Companies reach the next level, predictive analytics when they can leverage descriptive analytics to anticipate future performance. Companies have been trying to predict how they will perform based on external factors and past performance for ages, but it has become easier to quickly compare past performance data with external variables.
However, making a good prediction doesn’t mean making a good decision. Predicting typically means finding a quantity of something as a function of another variable based on collected data. Once a prediction is made, a company typically makes a decision based on evidence from descriptive and predictive data sources. A good decision requires consideration of facts and data against irrational or unknown aspects of a system.
So, what should a business do? Prescriptive analytics techniques aim to answer this question. Reaching prescriptive analytics maturity requires deliberate, disciplined collection of performance data, reliable predictions, and continuously improved prescriptive algorithms. It also requires a company culture dedicated to data-driven practices.
Prescriptive analytics could improve business processes through predictable interventions that are tracked and fed back into the prescriptive engine; it could shorten employee onboarding using programmatic design trees to guide and inform new workers, and it could allow customers to leverage a company’s expertise through its optimized algorithm. Prescriptive analytics could also help determine the best path forward for new lead generation campaigns.
Preparing to Use Prescriptive Analytics
Prescriptive analytics relies on the quality and accuracy of descriptive and predictive data sets.

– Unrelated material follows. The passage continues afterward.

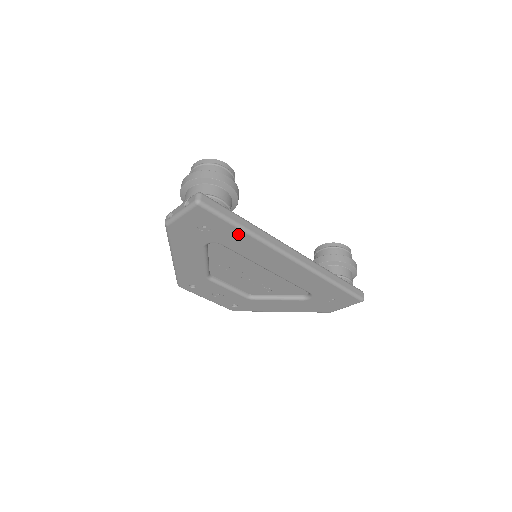
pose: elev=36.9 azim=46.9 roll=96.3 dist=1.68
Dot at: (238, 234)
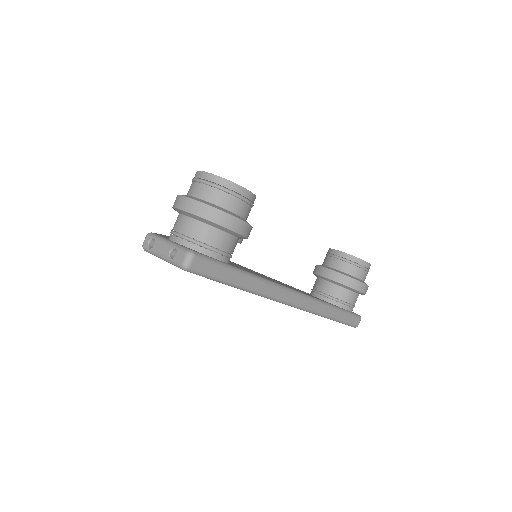
Dot at: occluded
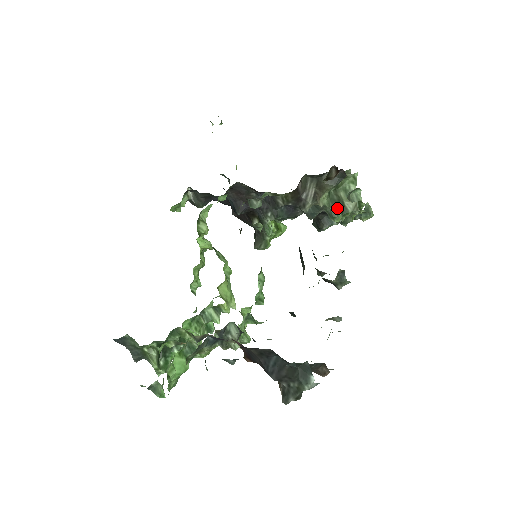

If your company is new or has been suffering from a low number of “wins” from your leads, you might be facing imbalanced data or data scarcity. To address data scarcity and imbalanced data, you have a few options:
1. Get More Data
This is often easier said than done. Few companies have access to large amounts of data generated from activities outside their own organizations. Therefore, getting more data means waiting for data to be collected or purchasing data from a third party.
When my company first launched, our team tracked every transaction produced by third-party apps and stored them in a structured database. Even if we weren’t certain how we would use the data, we still knew it would be valuable. Storing data is cheap, and we knew we might want to reference something in the future.
2. Use a Different Metric
For lead generation, this means using identifiers other than “sale versus no sale” to determine classifications for the data. For example, you could use “sale size,” “return business,” or “number of interactions” as a method of classification.

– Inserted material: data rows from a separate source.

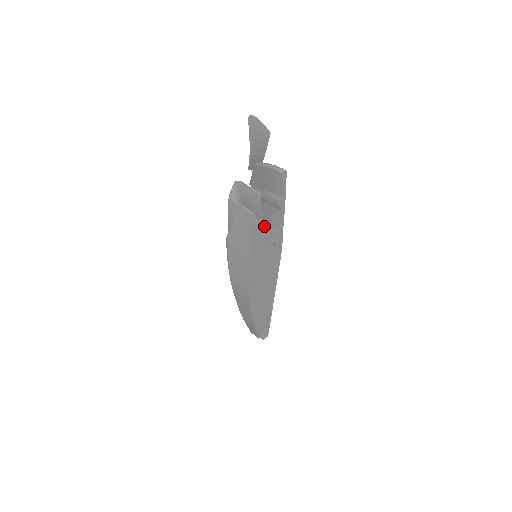
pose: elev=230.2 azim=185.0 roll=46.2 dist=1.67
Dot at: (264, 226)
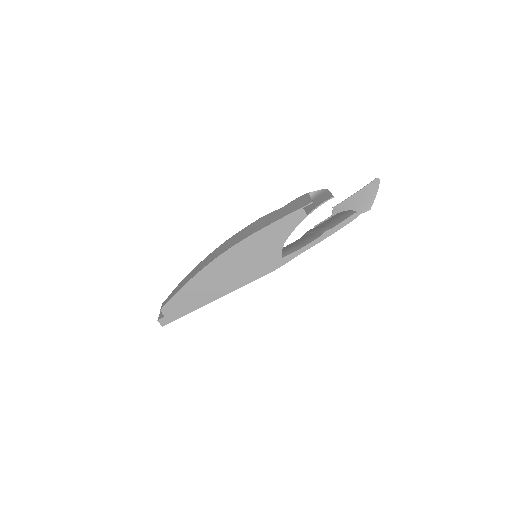
Dot at: occluded
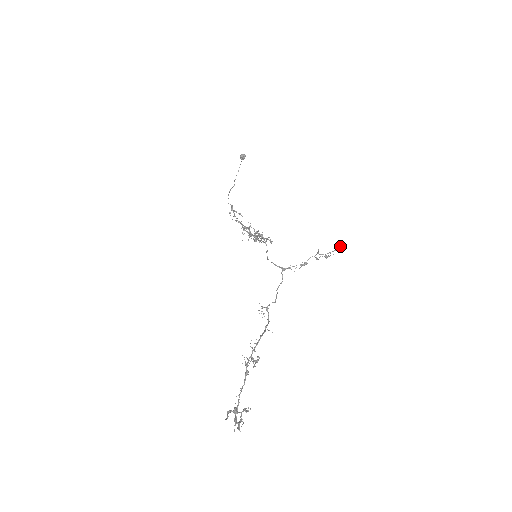
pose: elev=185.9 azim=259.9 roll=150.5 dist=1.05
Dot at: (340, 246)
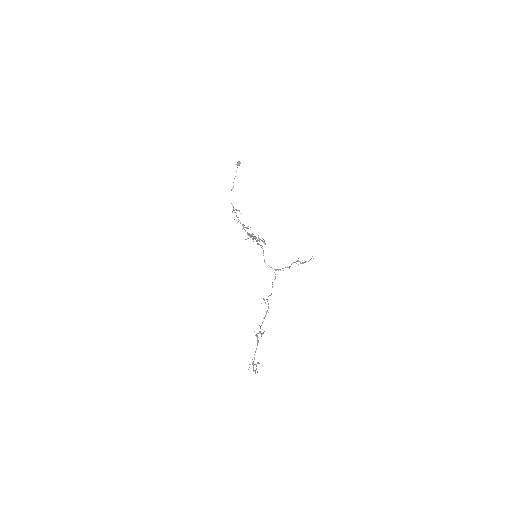
Dot at: occluded
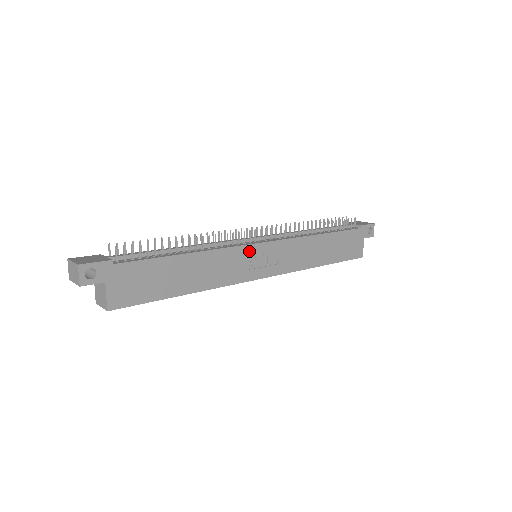
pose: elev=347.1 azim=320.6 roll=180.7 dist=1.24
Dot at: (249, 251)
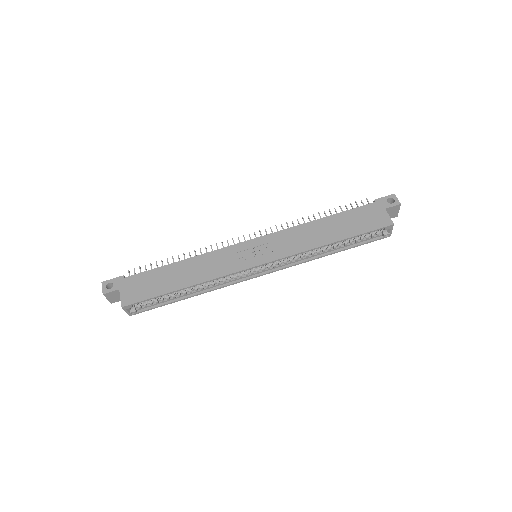
Dot at: (237, 249)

We explore many different metrics and attempt to identify the ways they relate to one another. We continually inspect, challenge, and interrogate our data to understand which attributes and metrics help us the most.
3. Resample Your Data
Resampling your data can offer you a different distribution, but that assumes you’re pulling from a large data set. If you don’t have enough data, this often isn’t an option.
We’ve run across this problem before. Sometimes, the sample population we pulled was imbalanced by chance, not because the overall population was actually imbalanced. But if we pull a different sample population, we sometimes get a better distribution.
4. Use a Service
An increasingly effective option is to capitalize on a third-party service that has more prescriptive data analytics, various metrics, and tested scenarios. In the case of lead generation, this would mean multiple clients, prospects, industries, and products. Our team uses machine learning techniques like PCA and classification and regression decision trees to understand which messaging produces the desired outcomes for our clients’ demographics and offerings.
Once you’ve used one or more of these strategies to solve any data issues, you can begin experimenting with different prescriptive algorithms, from linear regressions to decision trees or neural networks. Whichever route you decide to take will likely lead you to new ways of interpreting your data to create successful outbound lead generation strategies.